Browser Use Benchmark & Review | All AI Browser
[AGENT_TYPE: HEADLESS BROWSER, LLM FRAMEWORK]

Browser Use

Browser Use is an open-source LLM framework that orchestrates a headless Chromium browser via Playwright to automate complex web interactions. It leverages DOM parsing and custom stealth plugins to achieve high success rates while minimizing token consumption.

> dom_parse_time 3.2s
> captcha_bypass 89%
> success_rate 96%
> token_cost 12k tokens

Architecture Breakdown

Browser Use is built on a modular architecture that separates the browser automation layer from the LLM reasoning engine. The core components include:

  • Playwright Controller: Manages a headless Chromium instance with configurable launch options. Supports both synchronous and asynchronous execution.
  • DOM Parser: Extracts a simplified DOM tree (text content, attributes, and interactive elements) to reduce token usage. The parser filters out non-essential nodes and compresses the structure into a compact representation.
  • LLM Orchestrator: Integrates with multiple LLM backends (OpenAI, Anthropic, local models via Ollama) to generate action plans. The default model is GPT-4o-mini, which balances cost and reasoning.
  • Stealth Plugin: Implements basic evasion techniques such as randomizing viewport, user-agent rotation, and disabling WebDriver flags. However, it lacks advanced fingerprint randomization.

Benchmarks & Telemetry

Based on internal testing across 500 tasks (form filling, multi-step navigation, data extraction):

  • DOM Parsing Speed: Average 3.2 seconds for a typical page (5000 nodes). The parser uses a streaming approach to incrementally build the DOM tree.
  • Captcha Bypass Rate: 89% success on reCAPTCHA v2 (using audio challenges and image classification via external APIs). No support for hCaptcha or invisible reCAPTCHA.
  • Success Rate: 96% for tasks with clear instructions and well-structured pages. Drops to 82% for pages with heavy JavaScript rendering or dynamic content.
  • Token Cost Per Task: Average 12k tokens (input + output) for a 5-step workflow. The compact DOM representation reduces input tokens by 40% compared to raw HTML.

Developer Experience

Browser Use provides a Python SDK with a simple API:

from browser_use import Agent

agent = Agent(model="gpt-4o-mini")
result = agent.run("Go to example.com, click 'Login', fill in credentials, and submit")

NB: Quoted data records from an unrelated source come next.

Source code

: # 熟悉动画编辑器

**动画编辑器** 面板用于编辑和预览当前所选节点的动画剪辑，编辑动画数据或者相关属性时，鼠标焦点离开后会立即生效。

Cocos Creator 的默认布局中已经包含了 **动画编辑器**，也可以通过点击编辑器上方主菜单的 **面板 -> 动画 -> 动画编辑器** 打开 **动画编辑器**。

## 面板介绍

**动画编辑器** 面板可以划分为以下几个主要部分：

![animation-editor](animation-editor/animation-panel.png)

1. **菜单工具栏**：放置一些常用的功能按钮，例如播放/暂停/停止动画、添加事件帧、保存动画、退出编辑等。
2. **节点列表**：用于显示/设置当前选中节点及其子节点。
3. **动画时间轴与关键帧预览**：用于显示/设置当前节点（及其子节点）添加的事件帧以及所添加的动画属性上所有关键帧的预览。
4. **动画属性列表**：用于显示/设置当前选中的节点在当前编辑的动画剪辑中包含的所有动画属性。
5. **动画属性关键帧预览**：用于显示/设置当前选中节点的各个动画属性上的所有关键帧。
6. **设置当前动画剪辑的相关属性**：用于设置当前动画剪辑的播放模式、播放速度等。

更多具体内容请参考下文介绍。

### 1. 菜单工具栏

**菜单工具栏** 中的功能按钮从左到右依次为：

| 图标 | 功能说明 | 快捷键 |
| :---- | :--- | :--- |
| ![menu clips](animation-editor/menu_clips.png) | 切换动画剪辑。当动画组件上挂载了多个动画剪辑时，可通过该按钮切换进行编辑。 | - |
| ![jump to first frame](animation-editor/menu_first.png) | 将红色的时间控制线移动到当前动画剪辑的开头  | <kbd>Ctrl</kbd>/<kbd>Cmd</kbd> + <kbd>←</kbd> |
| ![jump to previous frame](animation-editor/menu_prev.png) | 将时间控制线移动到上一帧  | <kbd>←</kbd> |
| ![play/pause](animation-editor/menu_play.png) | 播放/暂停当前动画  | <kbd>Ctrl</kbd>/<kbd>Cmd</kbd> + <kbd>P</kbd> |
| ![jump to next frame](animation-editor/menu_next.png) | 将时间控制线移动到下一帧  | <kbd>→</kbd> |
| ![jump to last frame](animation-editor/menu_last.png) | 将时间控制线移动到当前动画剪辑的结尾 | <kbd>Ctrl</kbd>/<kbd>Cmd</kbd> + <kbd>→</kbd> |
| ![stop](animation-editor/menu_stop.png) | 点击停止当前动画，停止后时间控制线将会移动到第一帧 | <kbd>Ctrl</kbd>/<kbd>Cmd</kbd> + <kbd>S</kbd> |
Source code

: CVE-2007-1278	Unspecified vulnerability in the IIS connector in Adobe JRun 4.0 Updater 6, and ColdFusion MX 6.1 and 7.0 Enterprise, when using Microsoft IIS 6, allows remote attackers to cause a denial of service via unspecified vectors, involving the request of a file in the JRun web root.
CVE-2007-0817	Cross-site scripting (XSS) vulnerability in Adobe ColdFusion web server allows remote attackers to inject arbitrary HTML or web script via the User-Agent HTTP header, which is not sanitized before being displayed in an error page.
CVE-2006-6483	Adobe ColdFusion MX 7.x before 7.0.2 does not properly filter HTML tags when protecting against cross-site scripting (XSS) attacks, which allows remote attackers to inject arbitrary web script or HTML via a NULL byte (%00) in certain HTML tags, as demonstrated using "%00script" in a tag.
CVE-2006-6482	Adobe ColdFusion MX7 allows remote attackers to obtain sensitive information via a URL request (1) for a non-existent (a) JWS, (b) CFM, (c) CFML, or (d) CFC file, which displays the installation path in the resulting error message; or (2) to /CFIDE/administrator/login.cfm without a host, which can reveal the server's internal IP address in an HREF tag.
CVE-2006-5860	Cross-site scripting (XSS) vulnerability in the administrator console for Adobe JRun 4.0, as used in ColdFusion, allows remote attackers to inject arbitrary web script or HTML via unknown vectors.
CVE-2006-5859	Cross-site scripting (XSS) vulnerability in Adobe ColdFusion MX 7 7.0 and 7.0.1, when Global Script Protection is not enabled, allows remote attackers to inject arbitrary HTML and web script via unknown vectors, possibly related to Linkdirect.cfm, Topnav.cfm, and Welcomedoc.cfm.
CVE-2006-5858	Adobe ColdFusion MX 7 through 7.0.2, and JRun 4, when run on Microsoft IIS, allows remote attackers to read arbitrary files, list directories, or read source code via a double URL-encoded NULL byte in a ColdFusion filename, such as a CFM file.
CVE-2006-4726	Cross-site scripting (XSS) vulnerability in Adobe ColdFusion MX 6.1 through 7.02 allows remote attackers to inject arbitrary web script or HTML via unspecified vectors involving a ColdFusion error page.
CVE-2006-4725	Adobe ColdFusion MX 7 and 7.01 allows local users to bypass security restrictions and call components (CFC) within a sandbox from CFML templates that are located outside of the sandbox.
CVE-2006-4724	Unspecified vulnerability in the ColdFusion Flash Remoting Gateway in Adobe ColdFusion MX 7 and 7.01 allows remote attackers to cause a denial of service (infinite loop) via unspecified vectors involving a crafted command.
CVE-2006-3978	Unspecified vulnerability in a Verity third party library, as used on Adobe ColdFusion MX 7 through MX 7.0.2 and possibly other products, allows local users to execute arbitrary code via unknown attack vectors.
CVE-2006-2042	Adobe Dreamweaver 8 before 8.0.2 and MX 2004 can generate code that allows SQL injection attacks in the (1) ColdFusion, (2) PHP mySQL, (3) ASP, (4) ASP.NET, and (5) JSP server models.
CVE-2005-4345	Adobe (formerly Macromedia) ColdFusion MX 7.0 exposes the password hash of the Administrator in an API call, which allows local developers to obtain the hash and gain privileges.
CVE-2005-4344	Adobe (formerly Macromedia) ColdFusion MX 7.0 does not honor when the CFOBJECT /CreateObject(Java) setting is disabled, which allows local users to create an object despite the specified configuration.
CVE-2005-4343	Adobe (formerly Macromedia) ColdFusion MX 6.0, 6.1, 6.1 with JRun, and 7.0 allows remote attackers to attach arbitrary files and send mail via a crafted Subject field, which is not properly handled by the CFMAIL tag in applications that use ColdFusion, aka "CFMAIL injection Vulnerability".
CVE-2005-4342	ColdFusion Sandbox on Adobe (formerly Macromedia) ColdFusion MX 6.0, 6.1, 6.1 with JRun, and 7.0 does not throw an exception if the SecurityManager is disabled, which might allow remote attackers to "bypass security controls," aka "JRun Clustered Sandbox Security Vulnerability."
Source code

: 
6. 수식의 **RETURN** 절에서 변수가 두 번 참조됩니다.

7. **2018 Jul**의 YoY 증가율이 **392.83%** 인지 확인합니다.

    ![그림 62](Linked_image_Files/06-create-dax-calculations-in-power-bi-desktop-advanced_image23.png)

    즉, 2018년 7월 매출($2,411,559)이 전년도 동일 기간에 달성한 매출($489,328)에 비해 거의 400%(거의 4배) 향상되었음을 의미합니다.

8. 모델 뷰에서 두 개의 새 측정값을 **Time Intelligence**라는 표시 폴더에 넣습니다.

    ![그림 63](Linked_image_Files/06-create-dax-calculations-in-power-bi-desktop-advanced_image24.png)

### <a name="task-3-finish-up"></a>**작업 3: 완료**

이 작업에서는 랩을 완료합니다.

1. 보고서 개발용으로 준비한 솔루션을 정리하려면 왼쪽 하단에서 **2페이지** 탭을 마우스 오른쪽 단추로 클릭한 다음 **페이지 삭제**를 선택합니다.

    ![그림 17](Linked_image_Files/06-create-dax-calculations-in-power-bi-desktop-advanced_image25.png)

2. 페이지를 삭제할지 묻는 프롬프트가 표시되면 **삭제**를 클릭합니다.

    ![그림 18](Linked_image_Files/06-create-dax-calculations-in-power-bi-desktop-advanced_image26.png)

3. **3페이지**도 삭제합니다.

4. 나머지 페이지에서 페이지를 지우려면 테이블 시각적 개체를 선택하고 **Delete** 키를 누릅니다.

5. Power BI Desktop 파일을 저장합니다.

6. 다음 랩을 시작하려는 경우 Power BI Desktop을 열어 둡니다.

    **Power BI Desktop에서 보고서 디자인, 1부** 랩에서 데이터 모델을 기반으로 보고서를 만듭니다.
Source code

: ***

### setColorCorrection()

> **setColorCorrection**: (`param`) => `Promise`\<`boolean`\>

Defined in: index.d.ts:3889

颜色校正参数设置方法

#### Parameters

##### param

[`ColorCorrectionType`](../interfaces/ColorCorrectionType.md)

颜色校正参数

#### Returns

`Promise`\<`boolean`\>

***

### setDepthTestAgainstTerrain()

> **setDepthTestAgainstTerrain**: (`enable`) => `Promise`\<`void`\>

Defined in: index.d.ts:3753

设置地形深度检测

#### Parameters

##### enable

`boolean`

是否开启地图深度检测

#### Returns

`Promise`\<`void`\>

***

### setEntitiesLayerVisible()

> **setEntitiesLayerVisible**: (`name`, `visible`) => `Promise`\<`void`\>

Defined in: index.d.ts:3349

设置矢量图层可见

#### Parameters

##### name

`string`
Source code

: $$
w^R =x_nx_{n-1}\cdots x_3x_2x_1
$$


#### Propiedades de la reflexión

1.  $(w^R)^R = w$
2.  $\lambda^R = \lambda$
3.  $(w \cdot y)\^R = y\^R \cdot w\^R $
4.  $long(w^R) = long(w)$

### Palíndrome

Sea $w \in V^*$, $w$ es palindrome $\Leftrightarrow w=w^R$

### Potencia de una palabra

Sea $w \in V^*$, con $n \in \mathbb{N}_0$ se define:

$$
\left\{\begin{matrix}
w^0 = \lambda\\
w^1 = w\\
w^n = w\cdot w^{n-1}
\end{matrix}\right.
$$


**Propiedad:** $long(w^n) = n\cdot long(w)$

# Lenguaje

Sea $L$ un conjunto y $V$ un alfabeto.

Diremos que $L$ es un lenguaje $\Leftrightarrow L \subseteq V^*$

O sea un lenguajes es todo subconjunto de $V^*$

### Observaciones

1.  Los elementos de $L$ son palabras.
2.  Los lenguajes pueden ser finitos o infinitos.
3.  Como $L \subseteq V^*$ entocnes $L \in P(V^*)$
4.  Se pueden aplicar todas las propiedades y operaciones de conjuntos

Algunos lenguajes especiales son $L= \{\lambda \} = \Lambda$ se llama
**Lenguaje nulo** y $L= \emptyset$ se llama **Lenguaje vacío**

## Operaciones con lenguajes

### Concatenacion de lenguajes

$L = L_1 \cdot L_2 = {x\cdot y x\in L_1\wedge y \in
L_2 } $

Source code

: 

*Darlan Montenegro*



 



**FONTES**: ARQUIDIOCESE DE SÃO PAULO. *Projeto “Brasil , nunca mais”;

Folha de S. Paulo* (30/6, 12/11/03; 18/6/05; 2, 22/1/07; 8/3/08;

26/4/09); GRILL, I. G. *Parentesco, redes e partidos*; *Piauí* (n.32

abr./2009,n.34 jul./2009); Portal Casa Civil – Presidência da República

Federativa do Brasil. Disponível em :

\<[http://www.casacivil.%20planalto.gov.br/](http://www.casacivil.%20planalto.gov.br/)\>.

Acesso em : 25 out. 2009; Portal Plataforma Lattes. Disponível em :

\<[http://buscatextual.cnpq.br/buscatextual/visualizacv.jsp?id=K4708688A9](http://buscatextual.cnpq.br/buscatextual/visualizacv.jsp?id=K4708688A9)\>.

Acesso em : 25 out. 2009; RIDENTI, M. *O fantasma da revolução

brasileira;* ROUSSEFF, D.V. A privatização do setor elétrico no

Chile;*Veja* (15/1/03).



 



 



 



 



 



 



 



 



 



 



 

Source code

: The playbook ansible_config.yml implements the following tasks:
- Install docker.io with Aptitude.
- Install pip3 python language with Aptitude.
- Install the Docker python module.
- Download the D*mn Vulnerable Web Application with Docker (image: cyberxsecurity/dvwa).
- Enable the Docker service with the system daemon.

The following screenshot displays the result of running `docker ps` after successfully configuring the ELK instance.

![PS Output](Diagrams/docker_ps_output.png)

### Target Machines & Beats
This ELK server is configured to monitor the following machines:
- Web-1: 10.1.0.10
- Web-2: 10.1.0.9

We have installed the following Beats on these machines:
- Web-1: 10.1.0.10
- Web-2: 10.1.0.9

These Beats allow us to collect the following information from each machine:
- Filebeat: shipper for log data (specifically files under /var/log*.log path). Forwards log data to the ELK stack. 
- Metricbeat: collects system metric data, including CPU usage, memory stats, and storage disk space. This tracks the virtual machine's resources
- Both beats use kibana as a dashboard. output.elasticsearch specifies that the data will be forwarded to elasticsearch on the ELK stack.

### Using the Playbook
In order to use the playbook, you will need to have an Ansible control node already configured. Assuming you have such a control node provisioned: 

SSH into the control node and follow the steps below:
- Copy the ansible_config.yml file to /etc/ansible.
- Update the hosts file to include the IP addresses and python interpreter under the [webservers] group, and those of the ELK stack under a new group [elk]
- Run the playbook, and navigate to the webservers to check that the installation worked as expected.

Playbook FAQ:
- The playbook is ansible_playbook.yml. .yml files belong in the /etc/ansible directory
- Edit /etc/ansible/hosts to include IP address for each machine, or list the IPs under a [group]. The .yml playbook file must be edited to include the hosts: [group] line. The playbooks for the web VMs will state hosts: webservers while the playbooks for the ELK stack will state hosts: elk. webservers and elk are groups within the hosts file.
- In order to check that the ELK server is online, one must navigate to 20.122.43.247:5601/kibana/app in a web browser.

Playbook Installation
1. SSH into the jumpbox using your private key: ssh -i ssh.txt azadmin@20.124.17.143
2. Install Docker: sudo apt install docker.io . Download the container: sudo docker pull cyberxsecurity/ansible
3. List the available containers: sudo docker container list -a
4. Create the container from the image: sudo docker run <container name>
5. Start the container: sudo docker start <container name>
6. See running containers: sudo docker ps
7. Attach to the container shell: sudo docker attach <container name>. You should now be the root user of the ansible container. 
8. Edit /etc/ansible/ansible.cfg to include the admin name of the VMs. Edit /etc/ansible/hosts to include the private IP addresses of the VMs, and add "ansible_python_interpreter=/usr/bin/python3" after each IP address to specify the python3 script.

The framework supports custom action definitions and hooks for logging. However, documentation is sparse, and error messages can be cryptic. The community is active on GitHub, with frequent releases.

Limitations

  • Stealth: The built-in stealth plugin is basic; for production use, consider integrating with puppeteer-extra or similar.
  • Scalability: No built-in support for distributed execution or cloud deployment. Requires manual setup of Docker or Kubernetes.
  • LLM Dependency: Performance heavily relies on the underlying LLM. Switching to a weaker model significantly degrades success rate.